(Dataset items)
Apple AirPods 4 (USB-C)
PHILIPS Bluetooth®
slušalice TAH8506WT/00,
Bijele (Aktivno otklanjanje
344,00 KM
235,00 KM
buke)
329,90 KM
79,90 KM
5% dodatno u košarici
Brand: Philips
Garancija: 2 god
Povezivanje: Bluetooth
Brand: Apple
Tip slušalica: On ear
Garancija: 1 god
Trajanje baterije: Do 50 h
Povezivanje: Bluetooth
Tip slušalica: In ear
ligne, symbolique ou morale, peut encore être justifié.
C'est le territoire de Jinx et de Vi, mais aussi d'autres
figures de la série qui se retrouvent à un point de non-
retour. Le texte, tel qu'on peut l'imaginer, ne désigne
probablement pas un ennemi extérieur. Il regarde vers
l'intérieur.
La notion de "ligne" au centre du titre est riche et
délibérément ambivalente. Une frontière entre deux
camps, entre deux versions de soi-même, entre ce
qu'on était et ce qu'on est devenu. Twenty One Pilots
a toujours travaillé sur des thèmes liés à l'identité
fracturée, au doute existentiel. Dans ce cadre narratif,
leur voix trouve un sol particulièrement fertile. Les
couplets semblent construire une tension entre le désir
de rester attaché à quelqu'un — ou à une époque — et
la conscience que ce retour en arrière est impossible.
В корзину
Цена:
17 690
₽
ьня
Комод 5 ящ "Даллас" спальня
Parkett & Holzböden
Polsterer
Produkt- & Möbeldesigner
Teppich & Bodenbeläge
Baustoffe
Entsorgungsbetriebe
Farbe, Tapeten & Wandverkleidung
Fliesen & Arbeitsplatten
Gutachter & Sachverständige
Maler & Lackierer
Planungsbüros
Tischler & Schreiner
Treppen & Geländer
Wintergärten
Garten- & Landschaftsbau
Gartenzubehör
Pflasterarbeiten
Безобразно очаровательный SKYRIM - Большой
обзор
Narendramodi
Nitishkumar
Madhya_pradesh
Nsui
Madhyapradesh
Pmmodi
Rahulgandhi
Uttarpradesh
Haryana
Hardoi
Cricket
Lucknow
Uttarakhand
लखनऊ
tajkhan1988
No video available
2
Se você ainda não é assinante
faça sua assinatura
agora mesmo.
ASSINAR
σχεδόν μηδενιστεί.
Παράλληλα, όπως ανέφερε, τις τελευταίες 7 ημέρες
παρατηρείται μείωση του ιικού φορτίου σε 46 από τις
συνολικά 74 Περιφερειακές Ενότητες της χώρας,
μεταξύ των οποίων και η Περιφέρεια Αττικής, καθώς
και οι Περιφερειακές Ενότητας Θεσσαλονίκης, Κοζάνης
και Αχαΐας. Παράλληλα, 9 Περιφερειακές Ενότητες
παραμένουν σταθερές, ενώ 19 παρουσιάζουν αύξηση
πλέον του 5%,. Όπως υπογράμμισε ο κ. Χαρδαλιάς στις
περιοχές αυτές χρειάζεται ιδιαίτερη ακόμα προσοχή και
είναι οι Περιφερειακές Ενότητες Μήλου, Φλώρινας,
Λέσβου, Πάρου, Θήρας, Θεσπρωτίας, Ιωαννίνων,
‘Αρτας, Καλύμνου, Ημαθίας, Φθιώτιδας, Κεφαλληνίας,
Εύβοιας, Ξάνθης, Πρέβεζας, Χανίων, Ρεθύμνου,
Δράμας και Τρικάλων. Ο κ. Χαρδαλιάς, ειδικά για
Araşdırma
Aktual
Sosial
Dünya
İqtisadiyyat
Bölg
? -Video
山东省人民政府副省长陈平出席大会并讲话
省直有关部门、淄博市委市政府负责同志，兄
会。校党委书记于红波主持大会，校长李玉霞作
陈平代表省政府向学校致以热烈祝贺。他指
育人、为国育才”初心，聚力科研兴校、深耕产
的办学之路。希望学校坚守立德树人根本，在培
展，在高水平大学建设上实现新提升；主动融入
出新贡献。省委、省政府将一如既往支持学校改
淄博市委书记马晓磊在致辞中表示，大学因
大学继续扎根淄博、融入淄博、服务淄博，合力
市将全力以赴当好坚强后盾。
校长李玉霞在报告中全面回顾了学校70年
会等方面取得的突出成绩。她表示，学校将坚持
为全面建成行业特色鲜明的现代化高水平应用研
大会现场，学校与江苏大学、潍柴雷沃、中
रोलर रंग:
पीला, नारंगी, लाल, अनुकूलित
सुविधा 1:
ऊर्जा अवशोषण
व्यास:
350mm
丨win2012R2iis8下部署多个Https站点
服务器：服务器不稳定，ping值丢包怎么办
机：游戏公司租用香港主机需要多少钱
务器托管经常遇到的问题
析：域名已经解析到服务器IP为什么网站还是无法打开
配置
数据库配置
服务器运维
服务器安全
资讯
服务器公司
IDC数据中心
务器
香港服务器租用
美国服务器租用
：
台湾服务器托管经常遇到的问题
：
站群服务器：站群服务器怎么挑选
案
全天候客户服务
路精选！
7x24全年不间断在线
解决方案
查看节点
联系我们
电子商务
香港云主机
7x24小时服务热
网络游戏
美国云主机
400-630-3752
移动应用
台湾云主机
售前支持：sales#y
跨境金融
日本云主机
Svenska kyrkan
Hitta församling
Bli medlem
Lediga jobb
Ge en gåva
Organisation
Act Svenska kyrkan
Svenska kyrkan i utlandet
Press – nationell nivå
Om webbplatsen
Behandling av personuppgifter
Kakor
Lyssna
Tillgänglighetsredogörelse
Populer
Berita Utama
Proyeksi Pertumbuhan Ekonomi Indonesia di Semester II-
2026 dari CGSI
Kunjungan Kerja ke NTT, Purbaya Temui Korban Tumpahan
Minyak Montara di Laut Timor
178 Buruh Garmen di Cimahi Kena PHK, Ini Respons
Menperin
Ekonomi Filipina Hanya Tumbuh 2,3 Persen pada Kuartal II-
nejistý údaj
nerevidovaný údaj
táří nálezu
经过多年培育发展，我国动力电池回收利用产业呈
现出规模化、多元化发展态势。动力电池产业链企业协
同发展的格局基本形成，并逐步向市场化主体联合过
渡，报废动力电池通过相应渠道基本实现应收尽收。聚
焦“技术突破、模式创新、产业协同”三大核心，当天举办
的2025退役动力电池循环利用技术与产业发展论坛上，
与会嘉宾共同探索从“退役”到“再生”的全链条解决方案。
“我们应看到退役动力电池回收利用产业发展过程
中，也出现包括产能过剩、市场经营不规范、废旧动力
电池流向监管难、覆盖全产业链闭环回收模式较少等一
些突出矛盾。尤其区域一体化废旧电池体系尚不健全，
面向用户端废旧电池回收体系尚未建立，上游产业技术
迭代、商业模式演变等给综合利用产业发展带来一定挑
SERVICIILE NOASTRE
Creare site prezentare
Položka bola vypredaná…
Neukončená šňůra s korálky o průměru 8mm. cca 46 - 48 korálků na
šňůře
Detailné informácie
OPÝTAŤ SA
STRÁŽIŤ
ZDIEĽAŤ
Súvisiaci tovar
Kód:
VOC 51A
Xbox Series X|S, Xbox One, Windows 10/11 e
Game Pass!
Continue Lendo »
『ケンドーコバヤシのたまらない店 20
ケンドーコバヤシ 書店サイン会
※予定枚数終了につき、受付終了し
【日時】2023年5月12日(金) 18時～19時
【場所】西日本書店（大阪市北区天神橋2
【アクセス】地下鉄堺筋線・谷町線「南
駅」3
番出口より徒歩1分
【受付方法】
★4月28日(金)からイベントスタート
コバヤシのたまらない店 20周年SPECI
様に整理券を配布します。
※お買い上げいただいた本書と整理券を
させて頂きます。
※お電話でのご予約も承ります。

- EXERCISE:
Write out all of the records again, replacing "Garancija" with "Jamstvo" wherever it occurs and leaving everything else unchanged.

- WRITTEN RESPONSE:
Apple AirPods 4 (USB-C)
PHILIPS Bluetooth®
slušalice TAH8506WT/00,
Bijele (Aktivno otklanjanje
344,00 KM
235,00 KM
buke)
329,90 KM
79,90 KM
5% dodatno u košarici
Brand: Philips
Jamstvo: 2 god
Povezivanje: Bluetooth
Brand: Apple
Tip slušalica: On ear
Jamstvo: 1 god
Trajanje baterije: Do 50 h
Povezivanje: Bluetooth
Tip slušalica: In ear
ligne, symbolique ou morale, peut encore être justifié.
C'est le territoire de Jinx et de Vi, mais aussi d'autres
figures de la série qui se retrouvent à un point de non-
retour. Le texte, tel qu'on peut l'imaginer, ne désigne
probablement pas un ennemi extérieur. Il regarde vers
l'intérieur.
La notion de "ligne" au centre du titre est riche et
délibérément ambivalente. Une frontière entre deux
camps, entre deux versions de soi-même, entre ce
qu'on était et ce qu'on est devenu. Twenty One Pilots
a toujours travaillé sur des thèmes liés à l'identité
fracturée, au doute existentiel. Dans ce cadre narratif,
leur voix trouve un sol particulièrement fertile. Les
couplets semblent construire une tension entre le désir
de rester attaché à quelqu'un — ou à une époque — et
la conscience que ce retour en arrière est impossible.
В корзину
Цена:
17 690
₽
ьня
Комод 5 ящ "Даллас" спальня
Parkett & Holzböden
Polsterer
Produkt- & Möbeldesigner
Teppich & Bodenbeläge
Baustoffe
Entsorgungsbetriebe
Farbe, Tapeten & Wandverkleidung
Fliesen & Arbeitsplatten
Gutachter & Sachverständige
Maler & Lackierer
Planungsbüros
Tischler & Schreiner
Treppen & Geländer
Wintergärten
Garten- & Landschaftsbau
Gartenzubehör
Pflasterarbeiten
Безобразно очаровательный SKYRIM - Большой
обзор
Narendramodi
Nitishkumar
Madhya_pradesh
Nsui
Madhyapradesh
Pmmodi
Rahulgandhi
Uttarpradesh
Haryana
Hardoi
Cricket
Lucknow
Uttarakhand
लखनऊ
tajkhan1988
No video available
2
Se você ainda não é assinante
faça sua assinatura
agora mesmo.
ASSINAR
σχεδόν μηδενιστεί.
Παράλληλα, όπως ανέφερε, τις τελευταίες 7 ημέρες
παρατηρείται μείωση του ιικού φορτίου σε 46 από τις
συνολικά 74 Περιφερειακές Ενότητες της χώρας,
μεταξύ των οποίων και η Περιφέρεια Αττικής, καθώς
και οι Περιφερειακές Ενότητας Θεσσαλονίκης, Κοζάνης
και Αχαΐας. Παράλληλα, 9 Περιφερειακές Ενότητες
παραμένουν σταθερές, ενώ 19 παρουσιάζουν αύξηση
πλέον του 5%,. Όπως υπογράμμισε ο κ. Χαρδαλιάς στις
περιοχές αυτές χρειάζεται ιδιαίτερη ακόμα προσοχή και
είναι οι Περιφερειακές Ενότητες Μήλου, Φλώρινας,
Λέσβου, Πάρου, Θήρας, Θεσπρωτίας, Ιωαννίνων,
‘Αρτας, Καλύμνου, Ημαθίας, Φθιώτιδας, Κεφαλληνίας,
Εύβοιας, Ξάνθης, Πρέβεζας, Χανίων, Ρεθύμνου,
Δράμας και Τρικάλων. Ο κ. Χαρδαλιάς, ειδικά για
Araşdırma
Aktual
Sosial
Dünya
İqtisadiyyat
Bölg
? -Video
山东省人民政府副省长陈平出席大会并讲话
省直有关部门、淄博市委市政府负责同志，兄
会。校党委书记于红波主持大会，校长李玉霞作
陈平代表省政府向学校致以热烈祝贺。他指
育人、为国育才”初心，聚力科研兴校、深耕产
的办学之路。希望学校坚守立德树人根本，在培
展，在高水平大学建设上实现新提升；主动融入
出新贡献。省委、省政府将一如既往支持学校改
淄博市委书记马晓磊在致辞中表示，大学因
大学继续扎根淄博、融入淄博、服务淄博，合力
市将全力以赴当好坚强后盾。
校长李玉霞在报告中全面回顾了学校70年
会等方面取得的突出成绩。她表示，学校将坚持
为全面建成行业特色鲜明的现代化高水平应用研
大会现场，学校与江苏大学、潍柴雷沃、中
रोलर रंग:
पीला, नारंगी, लाल, अनुकूलित
सुविधा 1:
ऊर्जा अवशोषण
व्यास:
350mm
丨win2012R2iis8下部署多个Https站点
服务器：服务器不稳定，ping值丢包怎么办
机：游戏公司租用香港主机需要多少钱
务器托管经常遇到的问题
析：域名已经解析到服务器IP为什么网站还是无法打开
配置
数据库配置
服务器运维
服务器安全
资讯
服务器公司
IDC数据中心
务器
香港服务器租用
美国服务器租用
：
台湾服务器托管经常遇到的问题
：
站群服务器：站群服务器怎么挑选
案
全天候客户服务
路精选！
7x24全年不间断在线
解决方案
查看节点
联系我们
电子商务
香港云主机
7x24小时服务热
网络游戏
美国云主机
400-630-3752
移动应用
台湾云主机
售前支持：sales#y
跨境金融
日本云主机
Svenska kyrkan
Hitta församling
Bli medlem
Lediga jobb
Ge en gåva
Organisation
Act Svenska kyrkan
Svenska kyrkan i utlandet
Press – nationell nivå
Om webbplatsen
Behandling av personuppgifter
Kakor
Lyssna
Tillgänglighetsredogörelse
Populer
Berita Utama
Proyeksi Pertumbuhan Ekonomi Indonesia di Semester II-
2026 dari CGSI
Kunjungan Kerja ke NTT, Purbaya Temui Korban Tumpahan
Minyak Montara di Laut Timor
178 Buruh Garmen di Cimahi Kena PHK, Ini Respons
Menperin
Ekonomi Filipina Hanya Tumbuh 2,3 Persen pada Kuartal II-
nejistý údaj
nerevidovaný údaj
táří nálezu
经过多年培育发展，我国动力电池回收利用产业呈
现出规模化、多元化发展态势。动力电池产业链企业协
同发展的格局基本形成，并逐步向市场化主体联合过
渡，报废动力电池通过相应渠道基本实现应收尽收。聚
焦“技术突破、模式创新、产业协同”三大核心，当天举办
的2025退役动力电池循环利用技术与产业发展论坛上，
与会嘉宾共同探索从“退役”到“再生”的全链条解决方案。
“我们应看到退役动力电池回收利用产业发展过程
中，也出现包括产能过剩、市场经营不规范、废旧动力
电池流向监管难、覆盖全产业链闭环回收模式较少等一
些突出矛盾。尤其区域一体化废旧电池体系尚不健全，
面向用户端废旧电池回收体系尚未建立，上游产业技术
迭代、商业模式演变等给综合利用产业发展带来一定挑
SERVICIILE NOASTRE
Creare site prezentare
Položka bola vypredaná…
Neukončená šňůra s korálky o průměru 8mm. cca 46 - 48 korálků na
šňůře
Detailné informácie
OPÝTAŤ SA
STRÁŽIŤ
ZDIEĽAŤ
Súvisiaci tovar
Kód:
VOC 51A
Xbox Series X|S, Xbox One, Windows 10/11 e
Game Pass!
Continue Lendo »
『ケンドーコバヤシのたまらない店 20
ケンドーコバヤシ 書店サイン会
※予定枚数終了につき、受付終了し
【日時】2023年5月12日(金) 18時～19時
【場所】西日本書店（大阪市北区天神橋2
【アクセス】地下鉄堺筋線・谷町線「南
駅」3
番出口より徒歩1分
【受付方法】
★4月28日(金)からイベントスタート
コバヤシのたまらない店 20周年SPECI
様に整理券を配布します。
※お買い上げいただいた本書と整理券を
させて頂きます。
※お電話でのご予約も承ります。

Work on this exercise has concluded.